Flash news del
11/06/2019

Veneto: contributi regionali per interventi di modesta entità su impianti sportivi

Scade il 02/07/2019 il termine per la presentazione dell’istanza di finanziamento per opere di miglioria, anche strutturale, di impianti sportivi di importo fino a 50.000 euro. Per ottimizzare l’utilizzo delle probabili limitate risorse finanziarie che si renderanno disponibili nel corso del 2019, la Regione Veneto avvia un’indagine esplorativa tra i soggetti interessati al finanziamento di interventi di modesta entità.

Con la Delib. G.R. 28/05/2019, n. 719, pubblicata sul BURV 07/06/2019, n. 61, la Regione Veneto ha approvato l’attivazione di un'indagine esplorativa per la formazione di un programma di finanziamento in conto capitale, per la realizzazione di opere di miglioria, anche strutturale, di impianti sportivi di importo fino a 50.000 euro, approvandone le relative modalità e termini di accesso.

SOGGETTI BENEFICIARI - Sono ammessi a presentare istanza i soggetti di cui all’art.10, comma 2 della L.R. Veneto n. 8/2015, vale a dire: enti pubblici territoriali, nonché le loro associazioni, unioni, consorzi, comunque denominati.

PRESENTAZIONE ISTANZA - L'istanza va inoltrata, a pena di esclusione, entro il 02/07/2019 (ovvero entro 25 giorni dalla pubblicazione sul BURV della deliberazione), via pec all'indirizzo infrastrutturetrasportilogistica@pec.regione.veneto.it , nonché via e-mail all'indirizzo impiantistica.sportiva@regione.veneto.it
L’istanza va redatta unicamente utilizzando il modello in allegato alla deliberazione.
Alla scadenza del termine verrà redatta una graduatoria sulla base dell’attribuzione di specifici punteggi in relazione a:
- importo Spesa Ammissibile Totale (SAT);
- percentuale Spesa Ammissibile a carico dell’Ente (% su SAT);
- tipologie di interventi.
A parità di punteggio verrà data priorità all'istanza presentata in data ed ora anteriore.

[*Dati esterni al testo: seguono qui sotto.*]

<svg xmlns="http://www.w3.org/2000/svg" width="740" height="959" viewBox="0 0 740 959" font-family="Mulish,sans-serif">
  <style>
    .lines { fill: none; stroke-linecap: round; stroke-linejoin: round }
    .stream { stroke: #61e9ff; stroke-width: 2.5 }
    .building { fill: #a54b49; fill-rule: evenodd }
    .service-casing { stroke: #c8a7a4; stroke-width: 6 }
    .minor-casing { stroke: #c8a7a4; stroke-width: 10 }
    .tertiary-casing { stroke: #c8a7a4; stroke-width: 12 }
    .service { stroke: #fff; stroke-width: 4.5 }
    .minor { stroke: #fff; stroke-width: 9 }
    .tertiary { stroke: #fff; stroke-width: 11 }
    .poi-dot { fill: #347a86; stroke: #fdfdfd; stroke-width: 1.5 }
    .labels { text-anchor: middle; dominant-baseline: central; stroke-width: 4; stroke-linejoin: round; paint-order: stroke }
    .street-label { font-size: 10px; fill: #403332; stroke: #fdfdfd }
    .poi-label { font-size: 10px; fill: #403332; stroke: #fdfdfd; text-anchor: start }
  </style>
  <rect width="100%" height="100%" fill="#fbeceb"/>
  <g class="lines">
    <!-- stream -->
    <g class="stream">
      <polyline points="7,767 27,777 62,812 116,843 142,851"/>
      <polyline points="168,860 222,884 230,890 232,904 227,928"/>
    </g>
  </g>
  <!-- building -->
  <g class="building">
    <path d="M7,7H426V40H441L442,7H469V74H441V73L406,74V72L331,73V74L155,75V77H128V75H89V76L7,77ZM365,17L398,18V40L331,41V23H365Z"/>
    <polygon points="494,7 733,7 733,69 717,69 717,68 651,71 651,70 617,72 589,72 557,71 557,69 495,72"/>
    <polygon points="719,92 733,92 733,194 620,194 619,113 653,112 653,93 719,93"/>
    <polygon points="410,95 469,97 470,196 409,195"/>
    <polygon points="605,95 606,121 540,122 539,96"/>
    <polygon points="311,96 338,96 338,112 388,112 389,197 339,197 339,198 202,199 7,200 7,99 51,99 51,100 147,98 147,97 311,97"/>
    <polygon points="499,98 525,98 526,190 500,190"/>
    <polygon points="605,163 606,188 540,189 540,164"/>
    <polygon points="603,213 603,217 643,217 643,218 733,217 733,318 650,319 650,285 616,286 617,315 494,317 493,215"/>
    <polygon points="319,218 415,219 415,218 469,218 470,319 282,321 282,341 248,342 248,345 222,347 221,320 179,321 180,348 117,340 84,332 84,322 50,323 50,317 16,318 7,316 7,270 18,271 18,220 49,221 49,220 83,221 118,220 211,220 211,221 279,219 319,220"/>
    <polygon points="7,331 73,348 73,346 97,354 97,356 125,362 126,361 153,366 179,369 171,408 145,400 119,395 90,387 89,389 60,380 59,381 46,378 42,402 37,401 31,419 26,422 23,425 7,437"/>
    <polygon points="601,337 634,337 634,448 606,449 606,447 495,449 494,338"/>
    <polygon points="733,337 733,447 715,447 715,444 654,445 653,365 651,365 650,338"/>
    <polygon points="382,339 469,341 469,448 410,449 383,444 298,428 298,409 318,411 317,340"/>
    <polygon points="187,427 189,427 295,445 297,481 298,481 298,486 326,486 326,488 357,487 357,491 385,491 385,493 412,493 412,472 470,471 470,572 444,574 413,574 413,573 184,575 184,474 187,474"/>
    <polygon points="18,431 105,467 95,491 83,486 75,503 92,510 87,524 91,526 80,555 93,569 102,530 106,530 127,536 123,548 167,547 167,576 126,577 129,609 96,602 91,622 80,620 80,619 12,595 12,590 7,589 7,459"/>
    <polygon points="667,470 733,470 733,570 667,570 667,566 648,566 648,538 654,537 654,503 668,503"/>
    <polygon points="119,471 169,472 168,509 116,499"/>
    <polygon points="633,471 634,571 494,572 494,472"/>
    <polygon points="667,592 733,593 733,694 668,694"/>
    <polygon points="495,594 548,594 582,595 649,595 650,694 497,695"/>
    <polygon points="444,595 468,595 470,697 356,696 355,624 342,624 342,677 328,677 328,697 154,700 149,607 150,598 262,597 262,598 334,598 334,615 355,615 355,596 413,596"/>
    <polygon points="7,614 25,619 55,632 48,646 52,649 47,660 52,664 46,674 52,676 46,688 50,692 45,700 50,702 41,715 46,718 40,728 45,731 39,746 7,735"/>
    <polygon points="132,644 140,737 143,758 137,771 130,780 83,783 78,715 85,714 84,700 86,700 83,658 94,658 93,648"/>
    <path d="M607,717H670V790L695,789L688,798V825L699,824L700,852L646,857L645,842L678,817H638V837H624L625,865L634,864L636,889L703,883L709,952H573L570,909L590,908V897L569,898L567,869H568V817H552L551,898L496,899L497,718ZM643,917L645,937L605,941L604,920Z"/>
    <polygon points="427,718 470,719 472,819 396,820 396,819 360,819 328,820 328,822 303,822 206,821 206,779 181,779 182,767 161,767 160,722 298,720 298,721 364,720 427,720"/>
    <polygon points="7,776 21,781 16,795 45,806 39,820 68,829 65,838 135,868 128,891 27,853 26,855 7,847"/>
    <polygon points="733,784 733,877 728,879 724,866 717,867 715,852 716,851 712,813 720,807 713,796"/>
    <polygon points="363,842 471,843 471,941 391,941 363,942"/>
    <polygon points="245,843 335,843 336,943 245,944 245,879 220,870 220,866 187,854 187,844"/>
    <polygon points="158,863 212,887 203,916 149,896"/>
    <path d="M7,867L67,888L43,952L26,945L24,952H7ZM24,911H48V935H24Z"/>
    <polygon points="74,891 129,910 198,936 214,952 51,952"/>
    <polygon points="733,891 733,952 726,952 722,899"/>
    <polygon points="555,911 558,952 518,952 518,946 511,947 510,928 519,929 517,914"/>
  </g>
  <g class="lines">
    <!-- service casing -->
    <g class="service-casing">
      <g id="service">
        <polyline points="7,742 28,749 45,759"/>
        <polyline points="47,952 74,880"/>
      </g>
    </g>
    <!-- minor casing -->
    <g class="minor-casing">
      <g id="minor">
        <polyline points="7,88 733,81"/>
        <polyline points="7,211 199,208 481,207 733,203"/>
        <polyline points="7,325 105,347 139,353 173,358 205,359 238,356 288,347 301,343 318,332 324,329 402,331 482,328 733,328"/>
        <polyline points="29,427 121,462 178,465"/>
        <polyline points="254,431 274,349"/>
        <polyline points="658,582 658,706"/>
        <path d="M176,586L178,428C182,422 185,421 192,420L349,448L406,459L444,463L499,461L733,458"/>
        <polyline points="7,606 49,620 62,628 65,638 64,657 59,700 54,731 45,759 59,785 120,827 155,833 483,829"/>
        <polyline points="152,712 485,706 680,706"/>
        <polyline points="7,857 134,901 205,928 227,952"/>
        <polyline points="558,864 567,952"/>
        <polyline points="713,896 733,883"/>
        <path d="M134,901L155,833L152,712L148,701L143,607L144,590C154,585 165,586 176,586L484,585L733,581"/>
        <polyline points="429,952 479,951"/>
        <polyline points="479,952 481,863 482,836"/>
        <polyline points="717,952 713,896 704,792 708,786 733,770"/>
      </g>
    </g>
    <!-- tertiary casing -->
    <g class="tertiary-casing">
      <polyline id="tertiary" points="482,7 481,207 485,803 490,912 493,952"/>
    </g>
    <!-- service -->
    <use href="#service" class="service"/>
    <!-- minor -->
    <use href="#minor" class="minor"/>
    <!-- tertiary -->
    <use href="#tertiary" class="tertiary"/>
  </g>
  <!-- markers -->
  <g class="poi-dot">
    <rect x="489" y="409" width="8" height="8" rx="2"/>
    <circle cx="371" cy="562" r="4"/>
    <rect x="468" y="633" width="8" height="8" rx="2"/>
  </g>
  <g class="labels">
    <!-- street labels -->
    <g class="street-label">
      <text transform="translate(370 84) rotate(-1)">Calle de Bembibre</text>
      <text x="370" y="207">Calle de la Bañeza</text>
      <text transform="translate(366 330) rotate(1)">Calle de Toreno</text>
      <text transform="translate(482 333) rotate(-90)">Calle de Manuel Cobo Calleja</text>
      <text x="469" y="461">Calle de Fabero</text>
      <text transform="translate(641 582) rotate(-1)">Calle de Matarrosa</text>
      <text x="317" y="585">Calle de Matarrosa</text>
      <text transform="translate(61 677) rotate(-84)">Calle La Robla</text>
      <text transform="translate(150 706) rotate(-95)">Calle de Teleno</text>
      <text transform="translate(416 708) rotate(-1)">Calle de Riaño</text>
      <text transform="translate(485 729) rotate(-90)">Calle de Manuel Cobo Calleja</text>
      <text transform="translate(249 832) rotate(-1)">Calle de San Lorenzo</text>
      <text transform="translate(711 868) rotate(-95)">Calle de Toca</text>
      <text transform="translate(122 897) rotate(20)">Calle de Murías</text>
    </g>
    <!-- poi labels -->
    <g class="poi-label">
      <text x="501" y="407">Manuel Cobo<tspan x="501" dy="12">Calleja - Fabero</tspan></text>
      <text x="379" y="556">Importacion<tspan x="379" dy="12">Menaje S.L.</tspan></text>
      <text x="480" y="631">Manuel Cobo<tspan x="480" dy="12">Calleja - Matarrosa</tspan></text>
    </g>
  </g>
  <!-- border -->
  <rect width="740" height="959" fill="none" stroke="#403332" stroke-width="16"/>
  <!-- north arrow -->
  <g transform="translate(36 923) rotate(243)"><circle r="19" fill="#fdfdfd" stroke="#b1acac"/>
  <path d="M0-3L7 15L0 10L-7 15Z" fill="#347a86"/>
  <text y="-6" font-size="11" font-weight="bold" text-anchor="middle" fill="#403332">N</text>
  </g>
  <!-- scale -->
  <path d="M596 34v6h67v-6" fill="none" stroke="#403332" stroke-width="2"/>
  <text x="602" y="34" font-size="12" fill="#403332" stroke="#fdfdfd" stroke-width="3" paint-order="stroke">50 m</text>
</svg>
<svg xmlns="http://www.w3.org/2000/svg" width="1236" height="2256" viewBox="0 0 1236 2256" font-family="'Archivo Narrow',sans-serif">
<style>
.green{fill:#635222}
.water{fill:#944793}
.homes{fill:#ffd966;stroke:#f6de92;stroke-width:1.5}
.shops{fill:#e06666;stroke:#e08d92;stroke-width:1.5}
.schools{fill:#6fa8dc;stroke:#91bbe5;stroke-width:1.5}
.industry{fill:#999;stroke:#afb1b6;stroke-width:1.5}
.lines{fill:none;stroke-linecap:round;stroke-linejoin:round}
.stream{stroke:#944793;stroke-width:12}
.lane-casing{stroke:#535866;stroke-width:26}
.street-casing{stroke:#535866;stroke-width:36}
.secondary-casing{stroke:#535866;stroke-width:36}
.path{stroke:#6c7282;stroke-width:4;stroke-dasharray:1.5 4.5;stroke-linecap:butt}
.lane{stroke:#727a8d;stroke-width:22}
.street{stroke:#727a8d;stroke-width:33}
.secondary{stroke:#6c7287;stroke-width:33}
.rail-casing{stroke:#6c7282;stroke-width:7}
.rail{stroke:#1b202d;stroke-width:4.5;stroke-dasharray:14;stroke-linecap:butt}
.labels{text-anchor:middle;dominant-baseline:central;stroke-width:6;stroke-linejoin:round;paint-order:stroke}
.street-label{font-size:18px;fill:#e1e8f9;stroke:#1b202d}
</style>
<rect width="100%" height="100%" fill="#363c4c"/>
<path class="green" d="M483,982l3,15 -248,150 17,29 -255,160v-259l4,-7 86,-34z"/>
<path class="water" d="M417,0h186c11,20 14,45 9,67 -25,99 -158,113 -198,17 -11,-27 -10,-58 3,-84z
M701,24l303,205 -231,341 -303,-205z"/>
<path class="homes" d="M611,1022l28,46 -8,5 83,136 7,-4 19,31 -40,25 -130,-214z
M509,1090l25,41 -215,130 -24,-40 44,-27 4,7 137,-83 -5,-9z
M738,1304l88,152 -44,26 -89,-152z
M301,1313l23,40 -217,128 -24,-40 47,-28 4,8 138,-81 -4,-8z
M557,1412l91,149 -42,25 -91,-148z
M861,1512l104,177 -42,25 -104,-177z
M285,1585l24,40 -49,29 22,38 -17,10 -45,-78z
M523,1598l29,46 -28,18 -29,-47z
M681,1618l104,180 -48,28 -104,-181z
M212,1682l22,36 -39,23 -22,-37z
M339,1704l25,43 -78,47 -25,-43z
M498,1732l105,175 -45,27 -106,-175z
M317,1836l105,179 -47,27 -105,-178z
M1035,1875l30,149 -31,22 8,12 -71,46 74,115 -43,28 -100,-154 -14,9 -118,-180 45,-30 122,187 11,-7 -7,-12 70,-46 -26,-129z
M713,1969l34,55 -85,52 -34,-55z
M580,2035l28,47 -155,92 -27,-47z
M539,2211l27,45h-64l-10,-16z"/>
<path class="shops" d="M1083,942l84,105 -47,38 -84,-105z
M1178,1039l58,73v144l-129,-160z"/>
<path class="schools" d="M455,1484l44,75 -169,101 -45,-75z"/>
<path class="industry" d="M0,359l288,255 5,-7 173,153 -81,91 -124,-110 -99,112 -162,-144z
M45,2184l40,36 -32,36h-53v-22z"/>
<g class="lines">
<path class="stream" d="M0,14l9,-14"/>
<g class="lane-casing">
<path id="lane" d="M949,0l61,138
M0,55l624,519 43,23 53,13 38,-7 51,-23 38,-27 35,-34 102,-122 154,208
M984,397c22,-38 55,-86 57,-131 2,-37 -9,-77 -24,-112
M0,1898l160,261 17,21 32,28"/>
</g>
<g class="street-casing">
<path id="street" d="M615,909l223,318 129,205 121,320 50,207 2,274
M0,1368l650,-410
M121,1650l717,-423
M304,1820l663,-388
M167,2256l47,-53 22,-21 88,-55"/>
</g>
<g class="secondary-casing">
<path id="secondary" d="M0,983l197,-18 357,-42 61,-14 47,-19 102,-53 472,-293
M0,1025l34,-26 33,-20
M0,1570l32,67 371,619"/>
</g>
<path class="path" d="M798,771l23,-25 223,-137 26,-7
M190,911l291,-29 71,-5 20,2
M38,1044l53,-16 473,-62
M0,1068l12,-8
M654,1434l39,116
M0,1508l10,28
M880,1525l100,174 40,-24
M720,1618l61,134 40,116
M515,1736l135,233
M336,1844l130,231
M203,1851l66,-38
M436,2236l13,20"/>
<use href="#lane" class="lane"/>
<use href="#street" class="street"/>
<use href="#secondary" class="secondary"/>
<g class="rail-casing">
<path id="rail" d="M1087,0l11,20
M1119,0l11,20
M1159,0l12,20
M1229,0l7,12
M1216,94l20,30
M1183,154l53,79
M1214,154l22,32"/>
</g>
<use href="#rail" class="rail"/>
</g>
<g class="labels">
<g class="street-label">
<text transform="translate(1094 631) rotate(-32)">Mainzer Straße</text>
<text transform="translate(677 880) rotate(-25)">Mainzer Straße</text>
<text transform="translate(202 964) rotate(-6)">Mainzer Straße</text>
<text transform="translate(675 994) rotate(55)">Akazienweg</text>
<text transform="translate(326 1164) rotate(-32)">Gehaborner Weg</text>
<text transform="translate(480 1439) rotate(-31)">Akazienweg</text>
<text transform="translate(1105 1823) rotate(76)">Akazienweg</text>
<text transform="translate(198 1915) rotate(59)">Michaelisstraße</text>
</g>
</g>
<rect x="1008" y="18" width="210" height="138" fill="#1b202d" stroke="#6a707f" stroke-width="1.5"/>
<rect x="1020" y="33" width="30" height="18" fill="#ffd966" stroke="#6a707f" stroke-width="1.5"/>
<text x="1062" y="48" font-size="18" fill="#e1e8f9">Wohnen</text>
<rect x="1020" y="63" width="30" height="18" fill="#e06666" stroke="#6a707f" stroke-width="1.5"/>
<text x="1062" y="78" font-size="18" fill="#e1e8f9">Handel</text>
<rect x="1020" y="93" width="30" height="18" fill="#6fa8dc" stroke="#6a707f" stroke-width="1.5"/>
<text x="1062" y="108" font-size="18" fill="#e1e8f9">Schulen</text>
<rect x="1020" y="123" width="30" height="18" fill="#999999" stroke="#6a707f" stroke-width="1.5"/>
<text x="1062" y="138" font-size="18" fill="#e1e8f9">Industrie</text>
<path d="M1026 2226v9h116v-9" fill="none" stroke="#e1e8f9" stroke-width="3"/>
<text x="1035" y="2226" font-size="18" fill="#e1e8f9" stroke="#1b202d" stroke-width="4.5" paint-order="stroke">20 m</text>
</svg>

INTERVENTI AMMESSI - Potranno essere realizzate le seguenti tipologie di opere utilizzate per attività sportive:
- opere strutturali, riferibili alla messa in sicurezza sismica;
- opere per favorire il superamento delle barriere architettoniche;
- manutenzione di impianti elettrici ed idrotermosanitari;
- opere murarie inerenti all'igiene e sicurezza dell'edificio;
- aree e percorsi attrezzati, anche di nuova realizzazione, destinati all'attività sportiva, ivi compreso lo sport di cittadinanza, inteso come attività sportiva, motoria e ricreativa che si svolge in spazi aperti.

ENTITÀ DELL’AGEVOLAZIONE - L'entità massima del contributo regionale è pari al 80% della Spesa Ammissibile Totale (SAT) prevista per i lavori, comprensiva degli oneri per la sicurezza e della relativa IVA qualora quest'ultima costituisca costo effettivamente a carico del beneficiario.